Oh, fancy that. (Link here for anyone else who might be passing.) We put this on our editorial calendar ages ago after a conversation in the office about Nintendo and Melissa's been working on it since. Synchronicity and all that.
And don't forget the keyword is pivot, not do something completely different. Playing cards are still in the same space as computer games.
In their case yes, but something completely different isn’t invalid. An example in video games:
1975, a small construction firm in Japan called Den Yu Sha who specialised in power line construction. Nothing at all to do with games. They became SquareSoft (now Square-Enix).
The founders son had other interests, as a result he created a department creating simple turn based computer games with the help of part timer staffer (I believe a computer technician/engineer) Hironobu Sakaguchi, thinking that games with a story and more complex mechanics would be a hit.
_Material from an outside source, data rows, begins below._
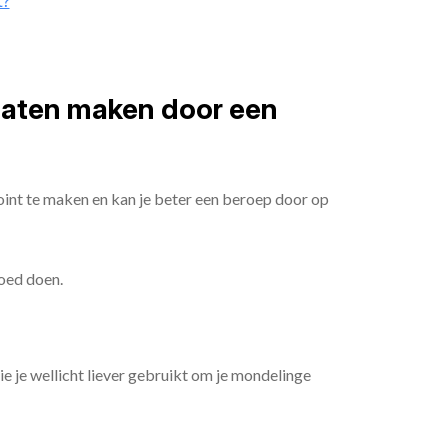
t?
 laten maken door een
oint te maken en kan je beter een beroep door op
goed doen.
die je wellicht liever gebruikt om je mondelinge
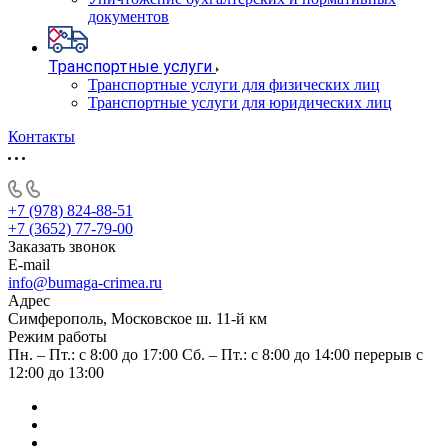
документов
Транспортные услуги
Транспортные услуги для физических лиц
Транспортные услуги для юридических лиц
Контакты
+7 (978) 824-88-51
+7 (3652) 77-79-00
Заказать звонок
E-mail
info@bumaga-crimea.ru
Адрес
Симферополь, Московское ш. 11-й км
Режим работы
Пн. – Пт.: с 8:00 до 17:00 Сб. – Пт.: с 8:00 до 14:00 перерыв с
12:00 до 13:00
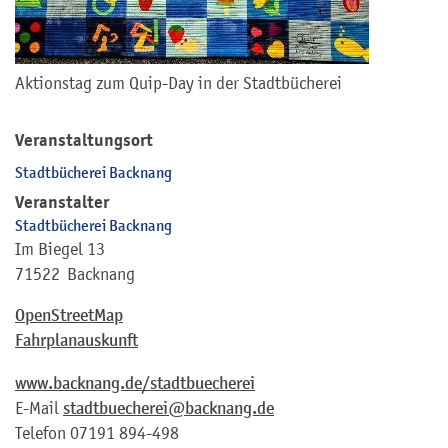
Aktionstag zum Quip-Day in der Stadtbücherei
Veranstaltungsort
Stadtbücherei Backnang
Veranstalter
Stadtbücherei Backnang
Im Biegel 13
71522
Backnang
OpenStreetMap
Fahrplanauskunft
www.backnang.de/stadtbuecherei
E-Mail
stadtbuecherei@backnang.de
Telefon
07191 894-498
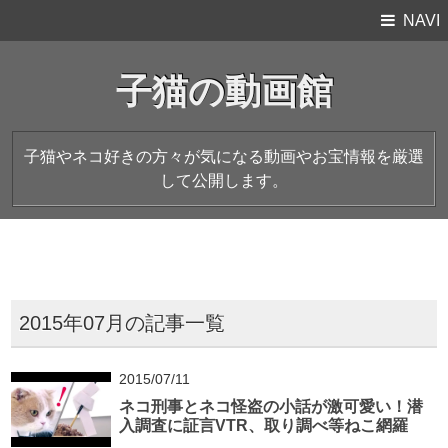
NAVI
子猫の動画館
子猫やネコ好きの方々が気になる動画やお宝情報を厳選
して公開します。
2015年07月の記事一覧
2015/07/11
ネコ刑事とネコ怪盗の小話が激可愛い！潜
入調査に証言VTR、取り調べ等ねこ網羅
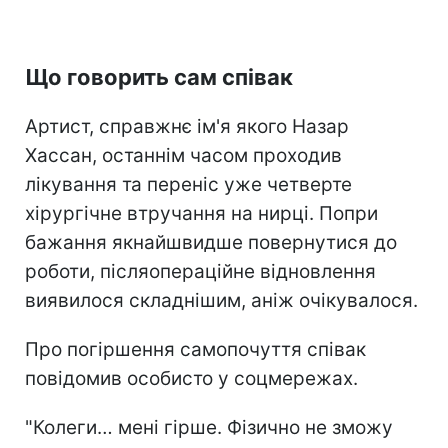
Що говорить сам співак
Артист, справжнє ім'я якого Назар
Хассан, останнім часом проходив
лікування та переніс уже четверте
хірургічне втручання на нирці. Попри
бажання якнайшвидше повернутися до
роботи, післяопераційне відновлення
виявилося складнішим, аніж очікувалося.
Про погіршення самопочуття співак
повідомив особисто у соцмережах.
"Колеги… мені гірше. Фізично не зможу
They created a few obscure games which were failing. Sakaguchi convinced them to have one last shot at a pet project he had in the back of his mind, a big, ambitious game. They named it “Final Fantasy”, acknowledging that it was their final punt. It redefined the RPG genre, caused the founding of SquareSoft and one of the worlds iconic video games brands.
Power line construction company to Square Enix.
I like this story because they tried something totally new for them, failed and then took a massive gamble, believing that failure was inevitable and exploded.
I think complete changes in direction and field might be quite common during tech revolutions where new industries appear. Some companies will have the expertise that those new industries demand and may take those big risks.